Welcome Back-to-High School
TRANSITIONING BACK to SCHOOL
Transitioning back to school can be a challenging period of time for many parents and their children. As a parent and psychologist at the Jericho High School, I am often thinking of ways in which I can achieve a somewhat seamless transition back from a relaxing summer break to the structure of school. Most of the research on this topic mentioned the importance of preparation prior to the start of the school year to help positively influence children’s attitude, confidence, and performance both socially and academically. Moreover, even children who are eager to return to school may require some assistance due to the greater level of activity, structure, and for some, pressures associated with school life. The degree of adjustment depends on the child, but parents can help their children (and the rest of the family) manage the increased pace of life by planning ahead, being realistic, and maintaining a positive attitude. With that in mind, I hope the following information provides some level of support during this transitional period. Please do not hesitate to contact me at 516.203.3600ext 3265 or at email@example.com if you need further assistance. I wish you all a happy and healthy 2017-18 school year!
Mindfully Back to School for High Schoolers
Before School Begins
The National Association of School Psychologists (NASP) offered the following suggestions prior to the start of school:
Physical and mental health
Be sure to schedule doctor and dental checkups before school starts.
Discuss any concerns you have over your child’s emotional or psychological development with your pediatrician. Your doctor can help determine if your concerns are normal, age-appropriate issues or require further assessment. Your child will greatly benefit if you can identify and begin addressing a potential issue before school starts.
Review all of the information sent from school
Review the material sent by the school as soon as it arrives. These packets include important information about your child’s teacher, room number, school supply requirements, sign-ups for after-school sports and activities, school calendar dates, bus transportation, health and emergency forms, and volunteer opportunities.
Keeping up with your calendar
Mark important dates, especially back-to-school nights on a calendar. This is especially important if you have children in more than one school and need to juggle obligations.
Copies of medical records
Keep copies of all your child’s health and emergency information for reference. Health forms are typically good for more than a year and can be used again for camps, extracurricular activities, and the following school year.
Re-establish the bedtime and mealtime routines
Plan to re-establish the bedtime and mealtime routines (especially breakfast) at least 1 week before school starts. Prepare your child for this change by talking with your child about the benefits of school routines in terms of not becoming over tired or overwhelmed by school work and activities. Include pre-bedtime reading and household chores if these were suspended during the summer.
Turn off the TV and minimize the use of computer
Encourage your child to play quiet games, do puzzles, flash cards, color, or read as early morning activities instead of watching television. This will help ease your child into the learning process and school routine. If possible, maintain this practice throughout the school year. Television is distracting for many children, and your child will arrive at school better prepared to learn each morning if he or she has engaged in less passive activities.
Visit school with your child
If your child is entering the high school as a freshman or new entrant this September, visit the school with your child. Meeting the guidance counselor, locating their classroom, locker, lunchroom, etc., will help ease pre-school anxieties and also allow your child to ask questions about the new environment. Moreover, arrange for your child to attend the Freshman Orientation on August 26th.

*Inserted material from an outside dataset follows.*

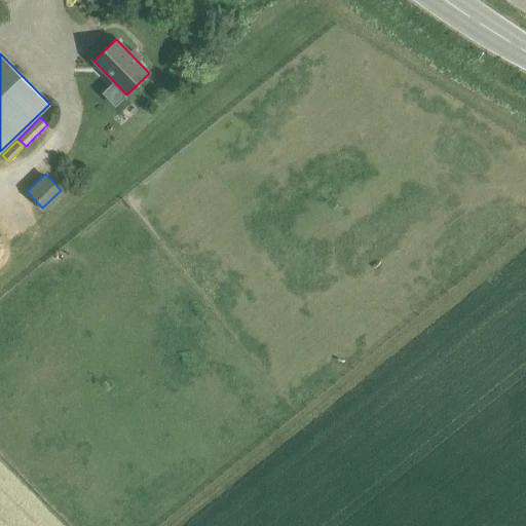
All buildings are outlined.
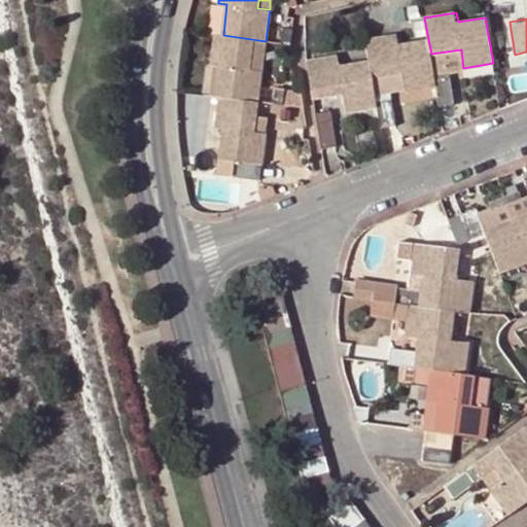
[(281,42),(290,44),(292,28),(283,27),(281,42)]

Designate and clear a place to do homework
At the high school level, the adolescent should have the option of studying in their room or a quiet area of the house. However, it is important to monitor their progress and make sure they are doing their work (i.e., not on cell phone, texting, computer).
After School Begins
Clear your own schedule To the extent possible, postpone business trips, volunteer meetings, and extra projects. You want to be free to help your child acclimate to the school routine and overcome the confusion or anxiety that many children experience at the start of a new school year.
Make lunches the night before school Older children should help or make their own. Give them the option to buy lunch in school if they prefer and finances permit
Leave plenty of extra time Make sure your child has plenty of time to get up, eat breakfast, and get to school.
After school Review with your child what to do if he or she gets home after school and you are not there. Be very specific. Adolescents should have a routine that includes but not limited to chores, homework, studying, and activities.
Review your child’s schoolbooks Talk about what your child will be learning during the year. Share your enthusiasm for the subjects and your confidence in your child’s ability to master the content. Reinforce the natural progression of the learning process that occurs over the school year. Learning skills take time and repetition. Encourage your child to be patient, attentive, and positive.
Send a brief note or email your child’s teacher Let the teachers know that you are interested in getting feedback on how and what your child is doing in school. Be sure to attend back-to-school night and introduce yourself to the teachers. Find out how they like to communicate with parents (e.g., through notes, e-mail, or phone calls). Convey a sincere desire to be a partner with your children’s teachers to enhance their learning experience.
Familiarize yourself with the other school professionals Make an effort to find out who it is in the school who can be a resource for you and your child. Learn their roles and how best to access their help if you need them. This can include the principal; assistant principal(s); school psychologist, counselor, and social worker; the reading specialist, speech therapist, and/or school nurse.